Pre-ready phase agents (research, architecture, grooming) track artifact changes instead of git diffs:

  1. At dispatch time, the orchestrator computes a SHA-256 hash of the phase artifact file (e.g., docs/tickets/SYM-001/research.md)
  2. When a phase agent exits successfully without calling complete_phase:
    • The orchestrator compares the artifact hash before vs. after
    • If unchanged (or file still doesn't exist), the stalemate counter increments
  3. When the stalemate count reaches max_stale_runs, the issue moves to todo with a comment

Scope

  • Workers and pre-ready phase agents — judges, planners, and background researchers are excluded from stalemate tracking
  • In-memory tracking — the counter resets on orchestrator restart
  • Absolute captotalRuns (persisted in the database) still enforces the overall limit after restart
  • Phase agent grace period — first run with no artifact gets a pass (creation is expected to happen on first attempt)
  • Counter resets — the phase stalemate counter resets when the agent modifies the artifact, calls complete_phase, or the issue reaches a terminal status (done/cancelled)

Config

KeyDefaultDescription
agent.max_stale_runs3Consecutive no-progress exits (empty git diff for workers, unchanged artifact hash for phase agents) before circuit break

Tuning Guide

Small/Fast Projects

json
{
  "agent": {
    "turn_timeout_ms": 600000,
    "max_retries": 5,
    "max_stale_runs": 2
  },
  "stall_timeout_ms": 630000
}

Lower timeouts and retries for projects where agents should complete quickly.

Large/Complex Projects

json
{
  "agent": {
    "turn_timeout_ms": 1800000,
    "max_retries": 15,
    "max_stale_runs": 4
  },
  "stall_timeout_ms": 1890000
}

Higher limits for monorepos or projects requiring extensive exploration.

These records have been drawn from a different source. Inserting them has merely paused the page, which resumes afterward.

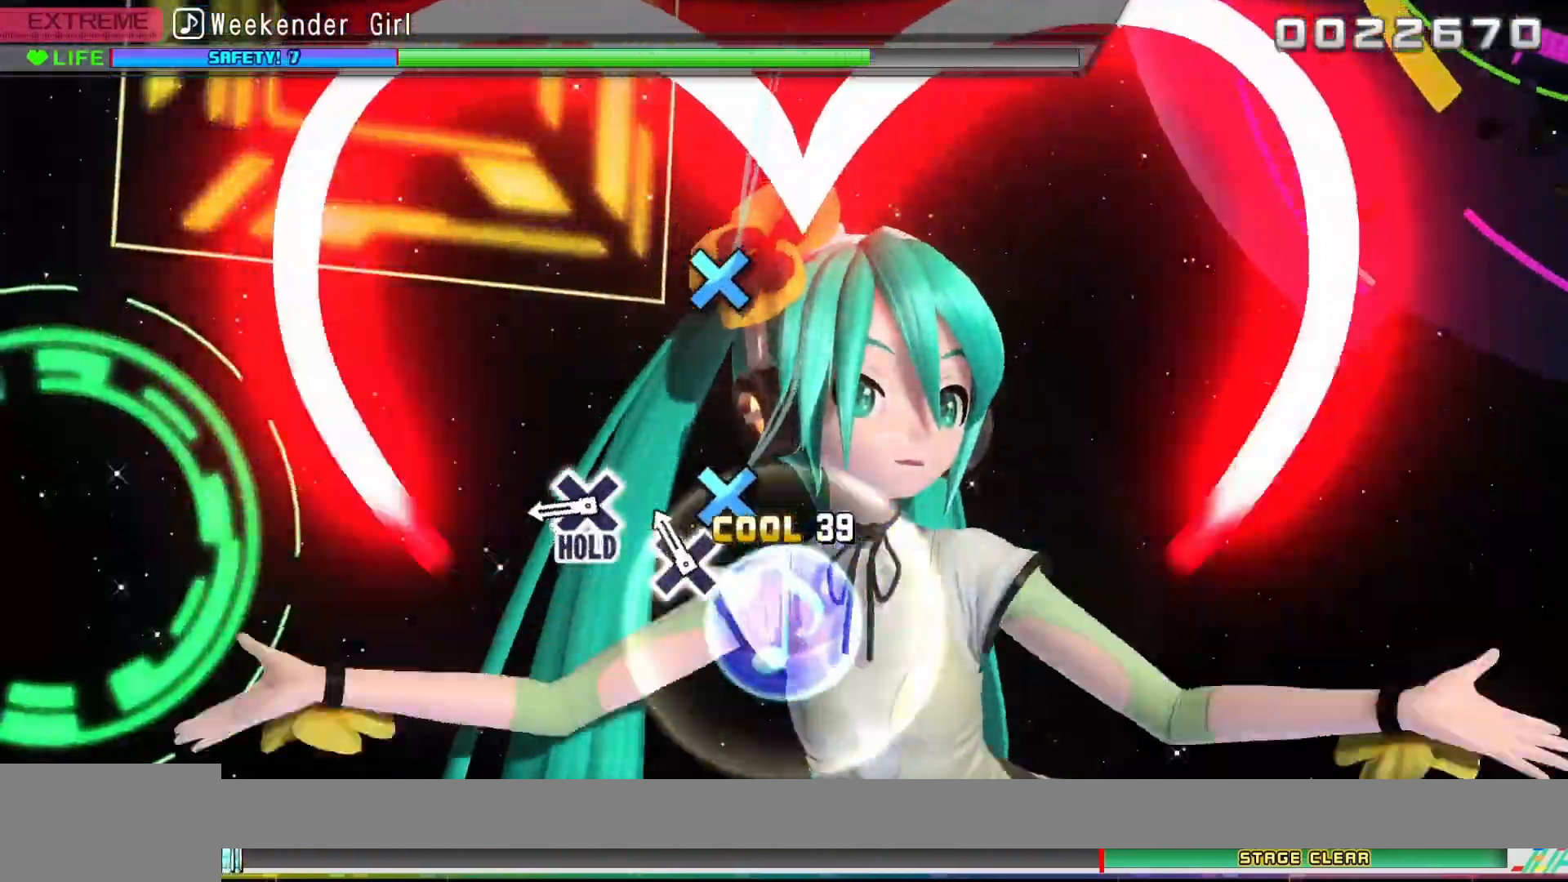
{"dt_ms": 500, "buttons": ["CROSS"], "left_stick": "center", "right_stick": "center", "events": [[167, "CROSS", "down"], [300, "CROSS", "up"], [433, "L1", "down"], [450, "CROSS", "down"], [483, "L1", "up"]]}
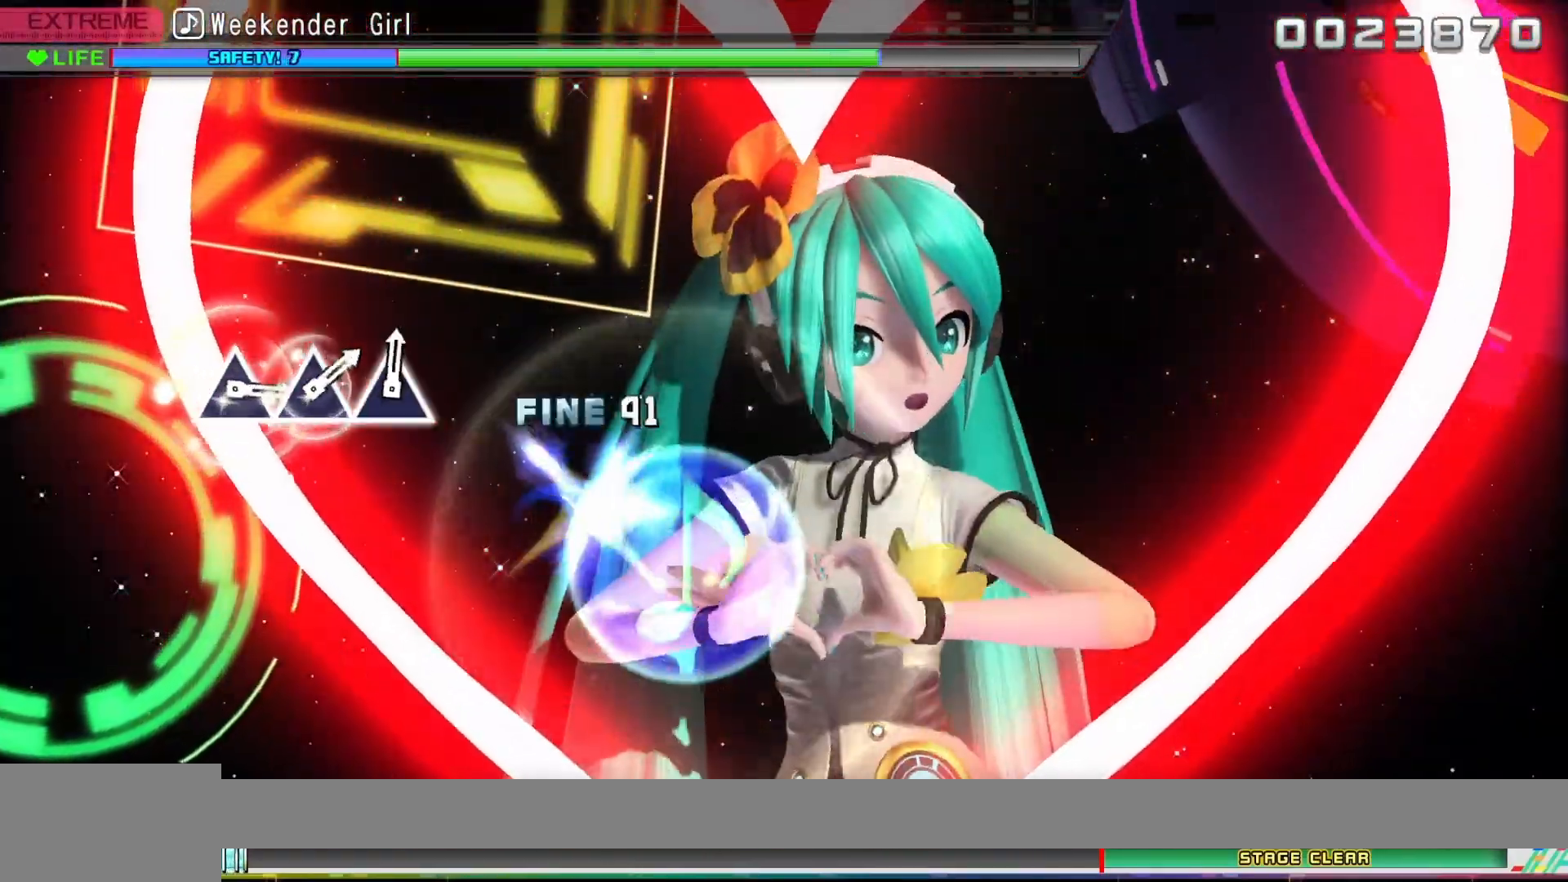
{"dt_ms": 500, "buttons": ["CROSS"], "left_stick": "center", "right_stick": "center", "events": []}
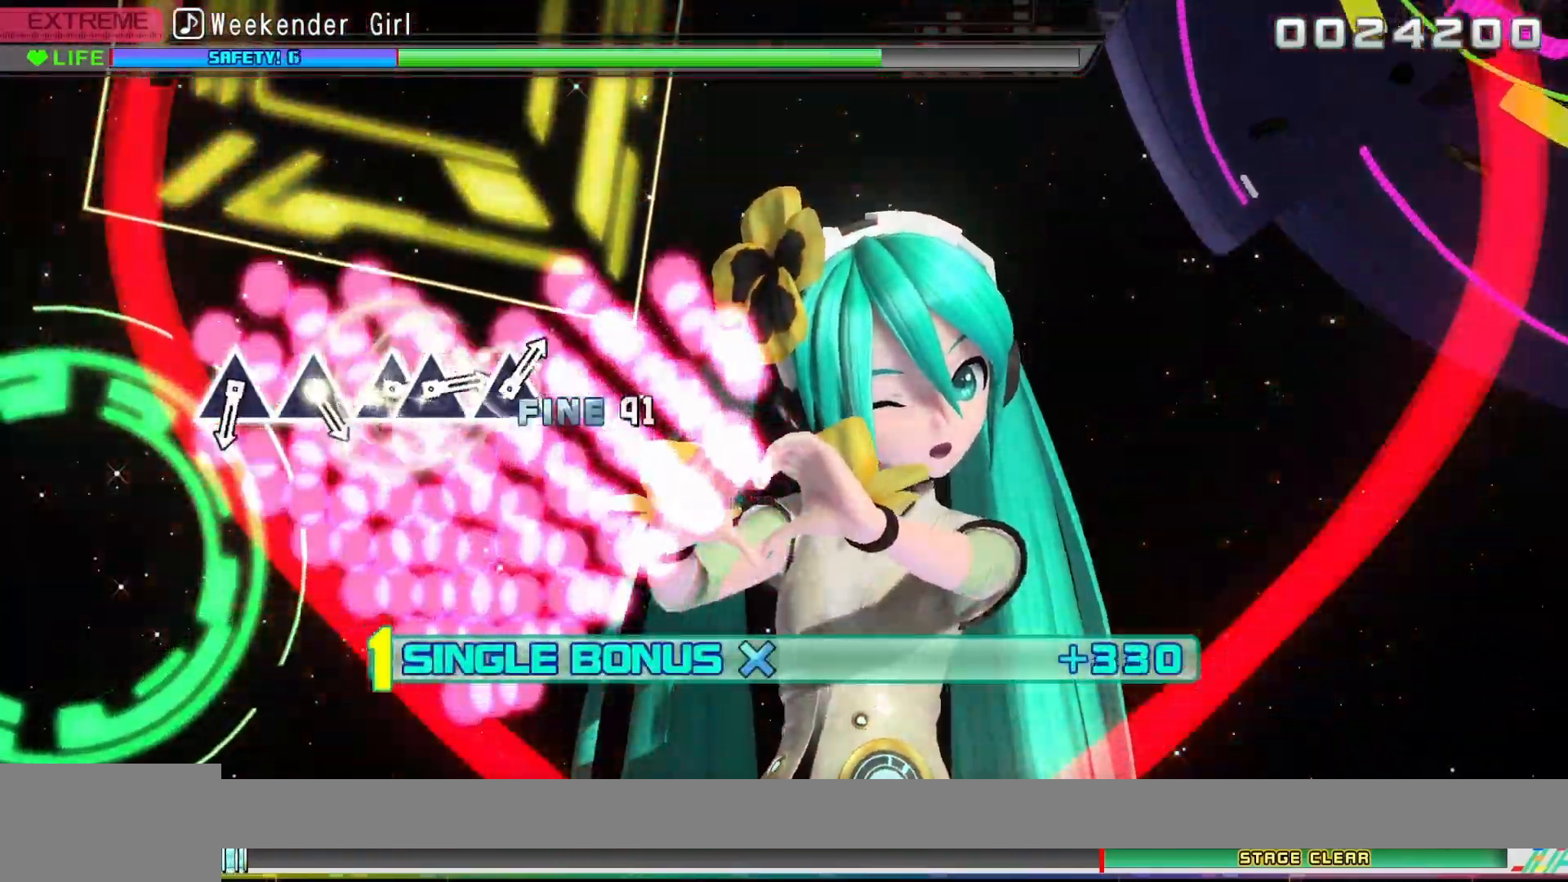
{"dt_ms": 500, "buttons": ["CROSS"], "left_stick": "center", "right_stick": "center", "events": []}
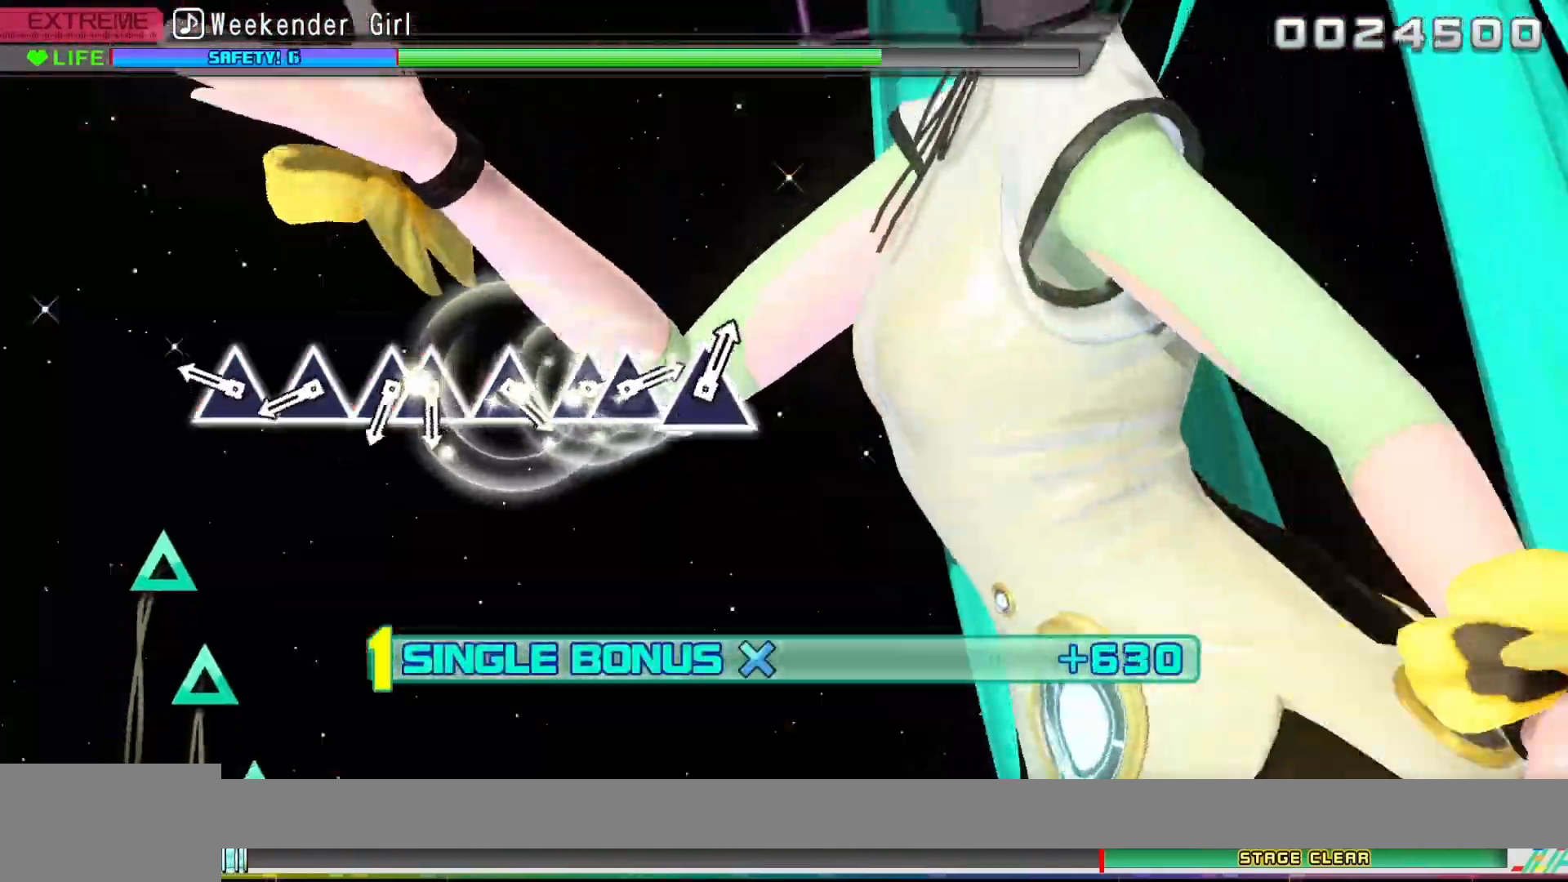
{"dt_ms": 500, "buttons": [], "left_stick": "center", "right_stick": "center", "events": [[133, "CROSS", "up"], [367, "TRIANGLE", "down"], [467, "TRIANGLE", "up"]]}
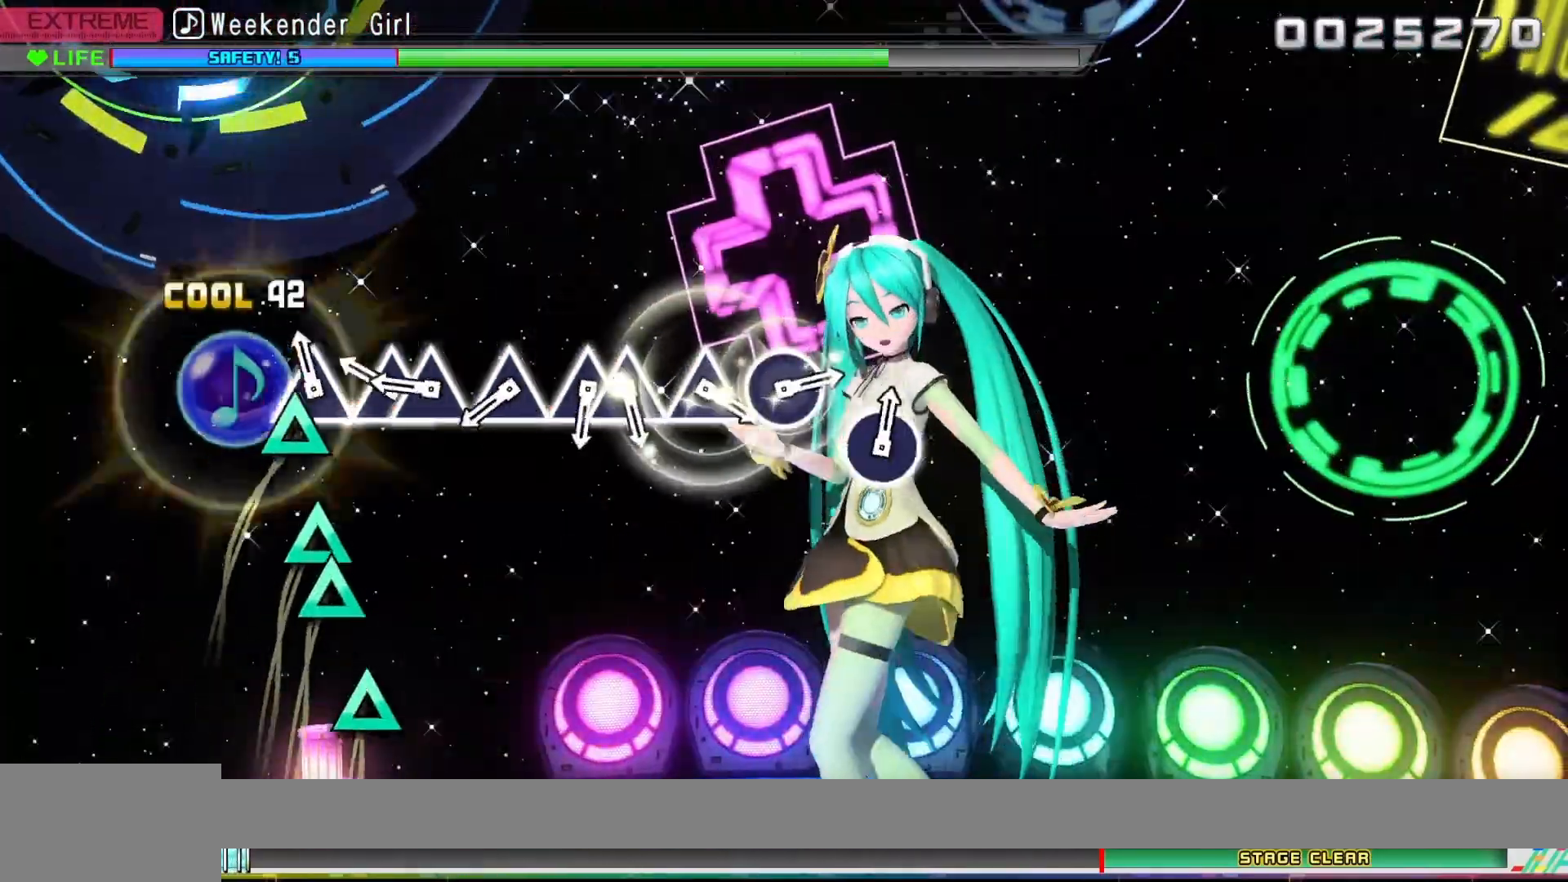
{"dt_ms": 500, "buttons": [], "left_stick": "center", "right_stick": "center", "events": [[100, "TRIANGLE", "down"], [217, "TRIANGLE", "up"], [317, "TRIANGLE", "down"], [450, "DPAD_UP", "down"], [467, "TRIANGLE", "up"], [500, "DPAD_UP", "up"]]}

Cost-Sensitive Environments

json
{
  "agent": {
    "turn_timeout_ms": 900000,
    "max_retries": 5,
    "max_stale_runs": 2,
    "max_retry_backoff_ms": 600000
  }
}

Aggressive limits to minimize wasted compute. Combine with budgetAlertThresholdUsd in project config for spend monitoring.

Per-Project Overrides

Individual projects can override agent.turn_timeout_ms via the Symphony UI settings page. All other agent config keys use the global symphony.config.json values.